Raw data
—————

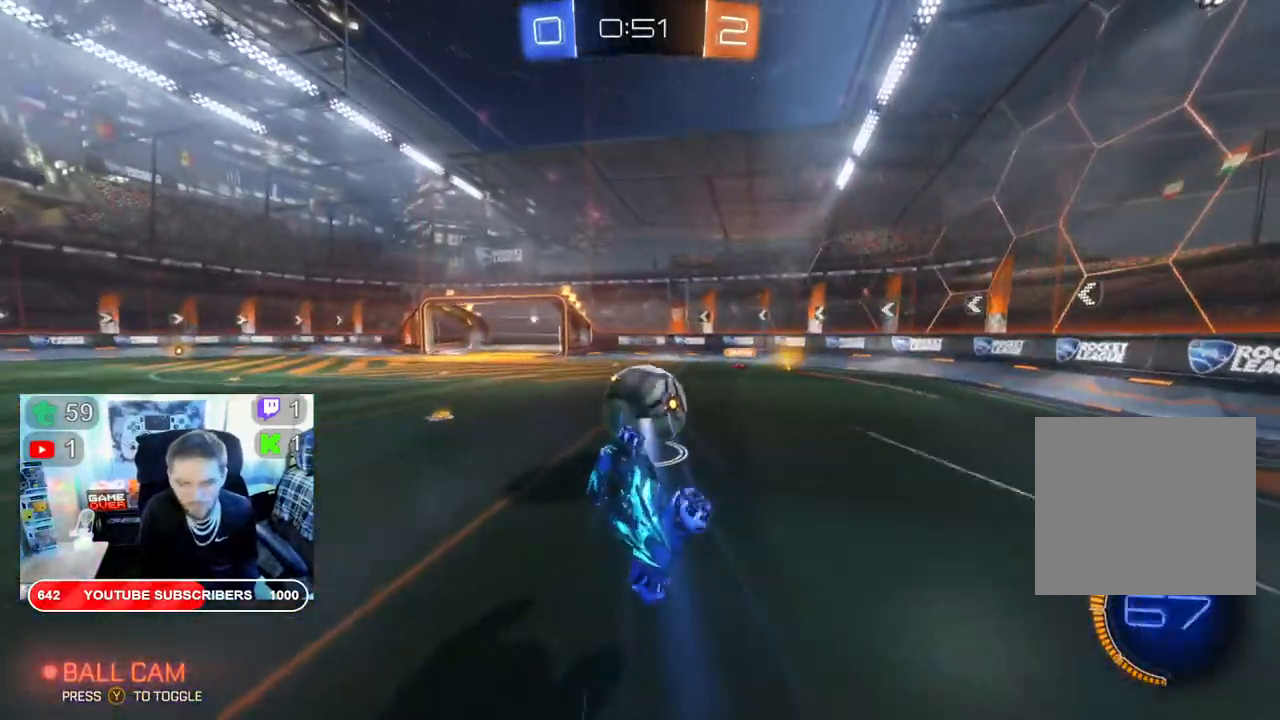
{"buttons": ["L2"], "left_stick": "left", "right_stick": "center", "events": [[167, "left_stick", "left"], [350, "L2", "down"]]}
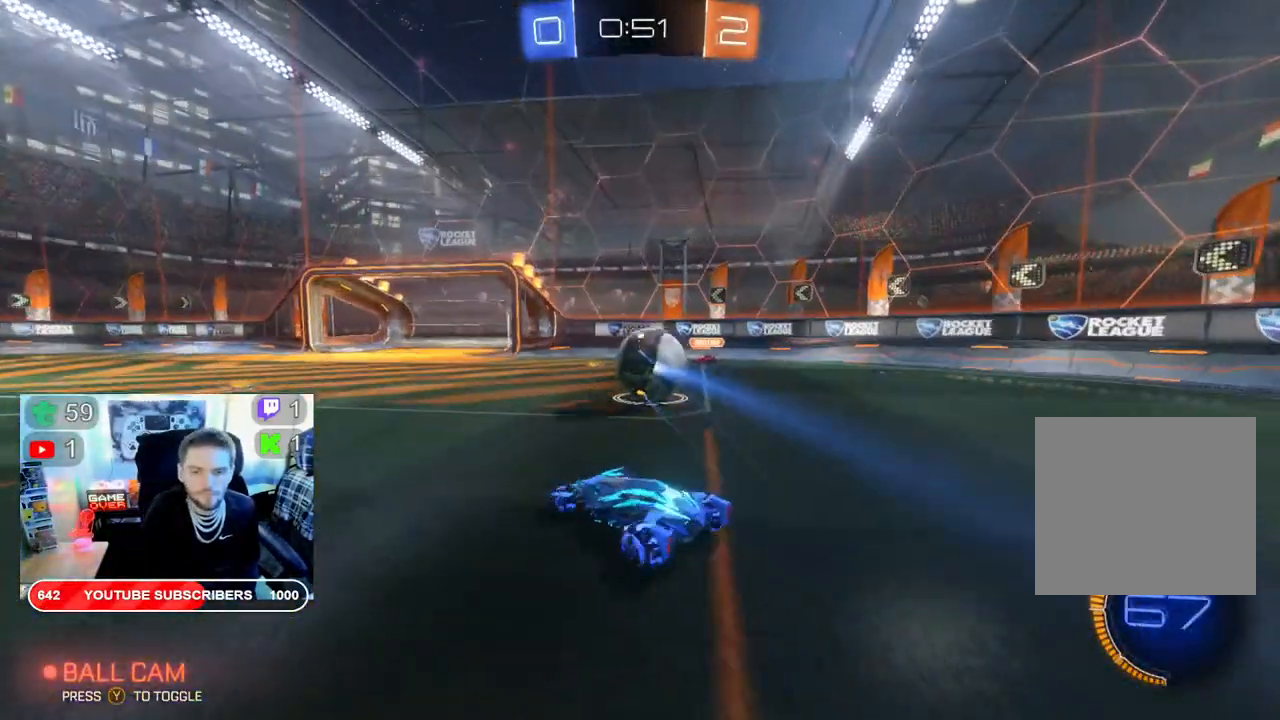
{"buttons": ["R2"], "left_stick": "left", "right_stick": "center", "events": [[167, "L2", "up"], [250, "R2", "down"]]}
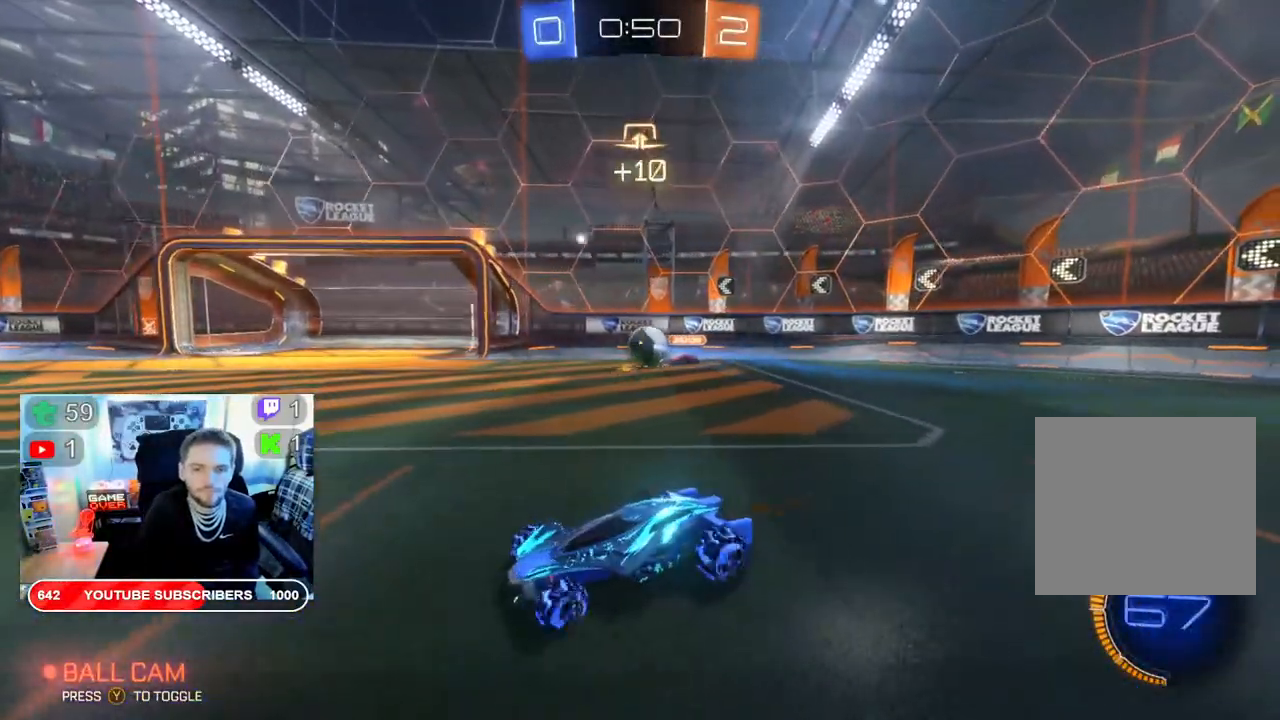
{"buttons": ["R2"], "left_stick": "right", "right_stick": "center", "events": [[150, "left_stick", "right"]]}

—————

Problem details
Within the data, how many lines hold the string "down"? Answer with the number and nothing more.

Answer to this problem
2